(THE RECORDS Opens)
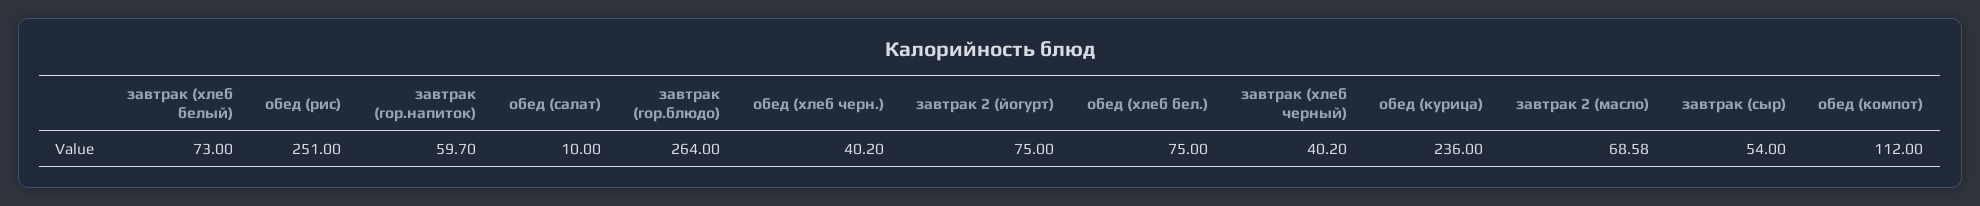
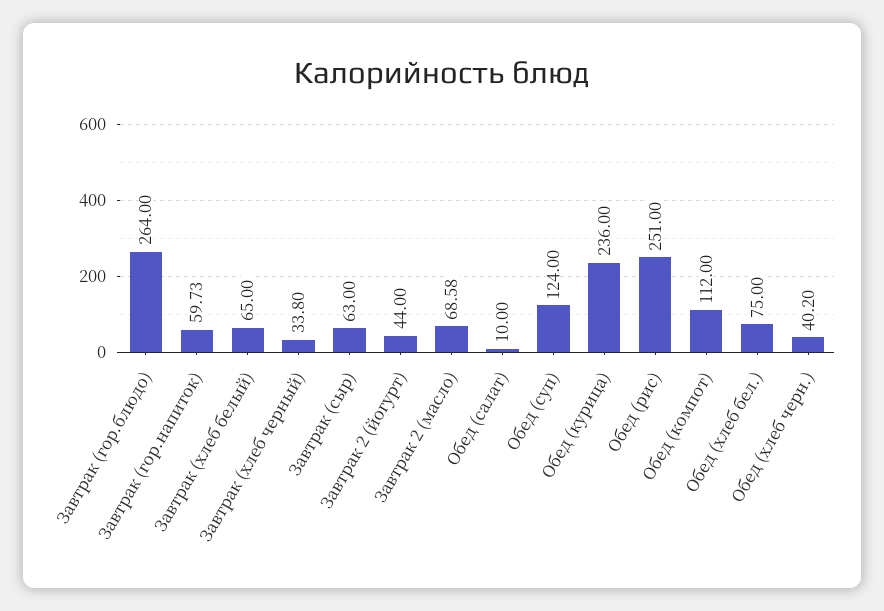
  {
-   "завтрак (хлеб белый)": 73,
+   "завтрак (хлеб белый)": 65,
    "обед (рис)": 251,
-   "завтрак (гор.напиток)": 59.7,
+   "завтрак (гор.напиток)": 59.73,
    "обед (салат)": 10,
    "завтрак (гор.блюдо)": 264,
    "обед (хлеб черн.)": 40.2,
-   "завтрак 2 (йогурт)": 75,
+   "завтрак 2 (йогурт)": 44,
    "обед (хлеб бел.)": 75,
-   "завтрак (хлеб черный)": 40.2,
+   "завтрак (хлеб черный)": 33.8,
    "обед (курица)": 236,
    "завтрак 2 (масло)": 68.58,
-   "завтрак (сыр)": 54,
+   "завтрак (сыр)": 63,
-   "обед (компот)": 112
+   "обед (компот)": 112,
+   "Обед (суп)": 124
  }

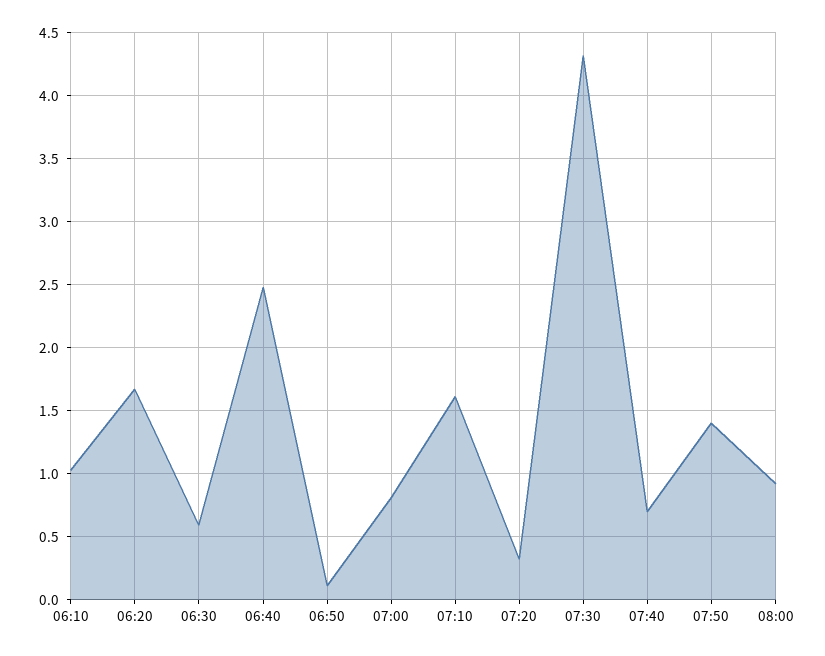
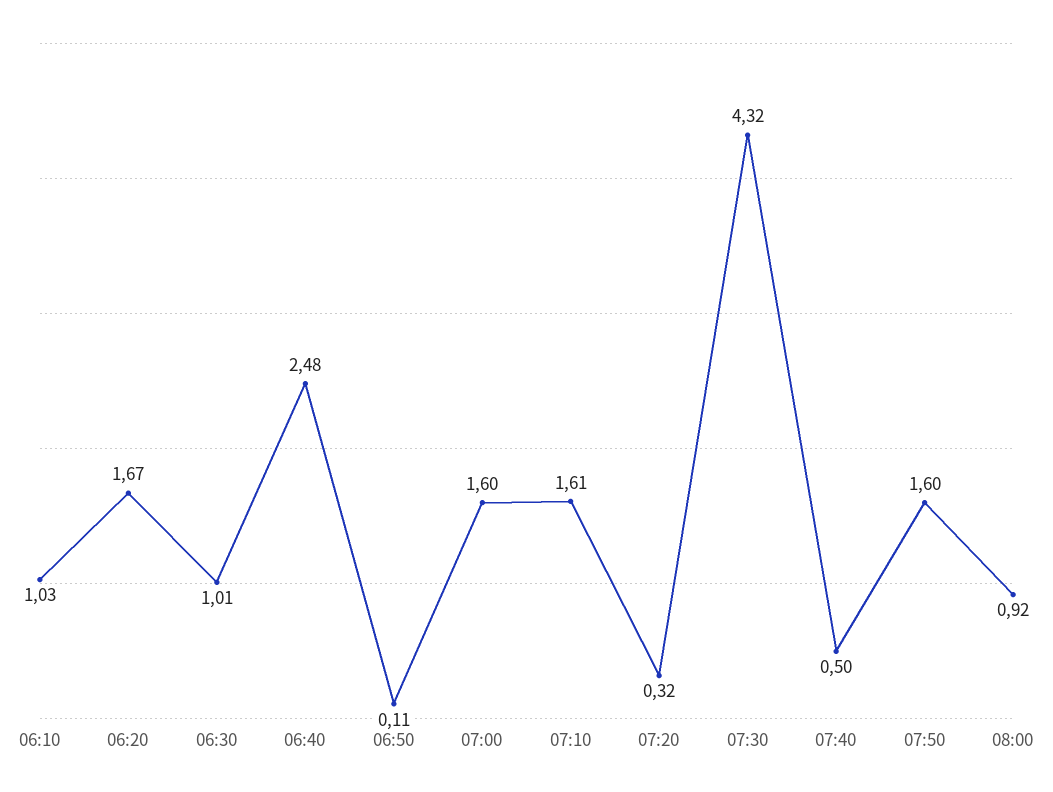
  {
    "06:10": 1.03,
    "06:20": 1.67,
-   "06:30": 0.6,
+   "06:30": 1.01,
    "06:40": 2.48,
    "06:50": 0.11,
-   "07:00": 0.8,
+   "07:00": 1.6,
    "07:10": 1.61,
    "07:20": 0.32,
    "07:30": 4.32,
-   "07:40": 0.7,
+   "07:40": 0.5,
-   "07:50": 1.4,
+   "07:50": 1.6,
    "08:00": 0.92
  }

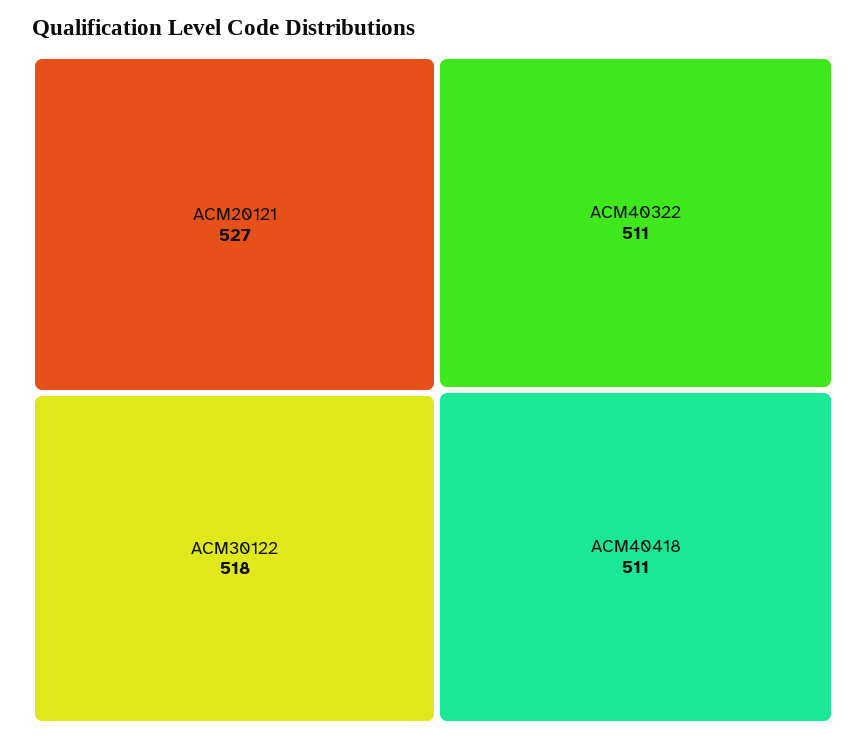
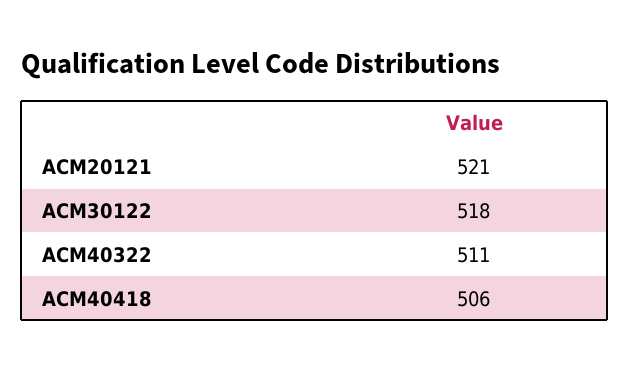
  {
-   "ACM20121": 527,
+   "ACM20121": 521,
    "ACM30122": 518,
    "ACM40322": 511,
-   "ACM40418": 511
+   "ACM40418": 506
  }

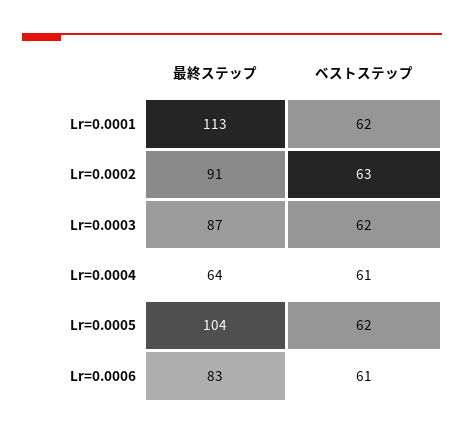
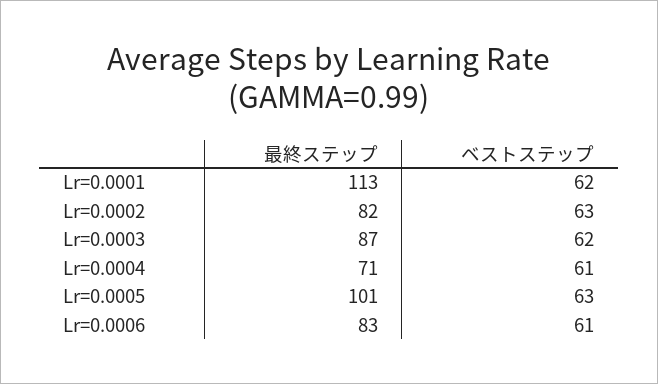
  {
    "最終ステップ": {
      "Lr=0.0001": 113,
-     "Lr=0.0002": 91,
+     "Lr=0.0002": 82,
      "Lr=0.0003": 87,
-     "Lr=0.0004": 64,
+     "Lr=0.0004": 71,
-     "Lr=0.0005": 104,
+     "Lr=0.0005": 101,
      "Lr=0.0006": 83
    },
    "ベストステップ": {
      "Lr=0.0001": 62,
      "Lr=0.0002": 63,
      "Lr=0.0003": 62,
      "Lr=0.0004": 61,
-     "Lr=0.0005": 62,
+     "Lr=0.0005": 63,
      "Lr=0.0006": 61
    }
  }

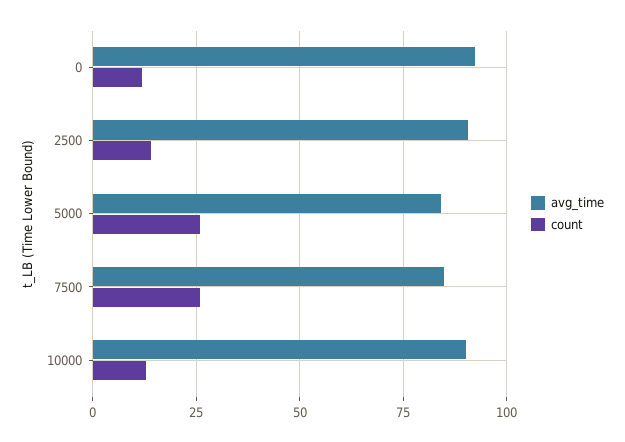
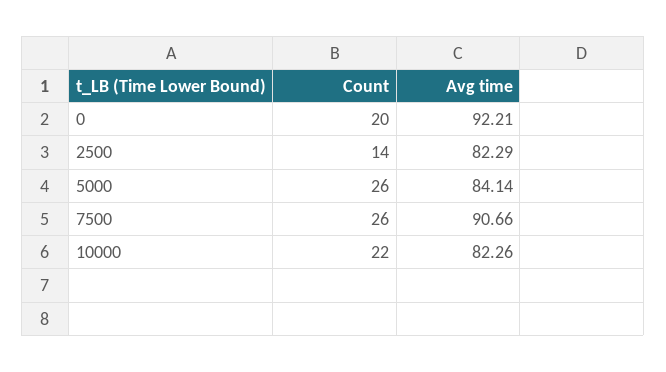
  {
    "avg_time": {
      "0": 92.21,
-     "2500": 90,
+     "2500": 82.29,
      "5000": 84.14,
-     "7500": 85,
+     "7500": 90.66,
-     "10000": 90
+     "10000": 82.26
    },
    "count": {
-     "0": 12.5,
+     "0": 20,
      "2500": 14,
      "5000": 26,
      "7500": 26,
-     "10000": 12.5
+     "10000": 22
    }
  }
(THE RECORDS Closes)
The reply has to reproduce every line above verbatim and contain no pictures.

**TASK RESULT:**
  {
-   "завтрак (хлеб белый)": 73,
+   "завтрак (хлеб белый)": 65,
    "обед (рис)": 251,
-   "завтрак (гор.напиток)": 59.7,
+   "завтрак (гор.напиток)": 59.73,
    "обед (салат)": 10,
    "завтрак (гор.блюдо)": 264,
    "обед (хлеб черн.)": 40.2,
-   "завтрак 2 (йогурт)": 75,
+   "завтрак 2 (йогурт)": 44,
    "обед (хлеб бел.)": 75,
-   "завтрак (хлеб черный)": 40.2,
+   "завтрак (хлеб черный)": 33.8,
    "обед (курица)": 236,
    "завтрак 2 (масло)": 68.58,
-   "завтрак (сыр)": 54,
+   "завтрак (сыр)": 63,
-   "обед (компот)": 112
+   "обед (компот)": 112,
+   "Обед (суп)": 124
  }

  {
    "06:10": 1.03,
    "06:20": 1.67,
-   "06:30": 0.6,
+   "06:30": 1.01,
    "06:40": 2.48,
    "06:50": 0.11,
-   "07:00": 0.8,
+   "07:00": 1.6,
    "07:10": 1.61,
    "07:20": 0.32,
    "07:30": 4.32,
-   "07:40": 0.7,
+   "07:40": 0.5,
-   "07:50": 1.4,
+   "07:50": 1.6,
    "08:00": 0.92
  }

  {
-   "ACM20121": 527,
+   "ACM20121": 521,
    "ACM30122": 518,
    "ACM40322": 511,
-   "ACM40418": 511
+   "ACM40418": 506
  }

  {
    "最終ステップ": {
      "Lr=0.0001": 113,
-     "Lr=0.0002": 91,
+     "Lr=0.0002": 82,
      "Lr=0.0003": 87,
-     "Lr=0.0004": 64,
+     "Lr=0.0004": 71,
-     "Lr=0.0005": 104,
+     "Lr=0.0005": 101,
      "Lr=0.0006": 83
    },
    "ベストステップ": {
      "Lr=0.0001": 62,
      "Lr=0.0002": 63,
      "Lr=0.0003": 62,
      "Lr=0.0004": 61,
-     "Lr=0.0005": 62,
+     "Lr=0.0005": 63,
      "Lr=0.0006": 61
    }
  }

  {
    "avg_time": {
      "0": 92.21,
-     "2500": 90,
+     "2500": 82.29,
      "5000": 84.14,
-     "7500": 85,
+     "7500": 90.66,
-     "10000": 90
+     "10000": 82.26
    },
    "count": {
-     "0": 12.5,
+     "0": 20,
      "2500": 14,
      "5000": 26,
      "7500": 26,
-     "10000": 12.5
+     "10000": 22
    }
  }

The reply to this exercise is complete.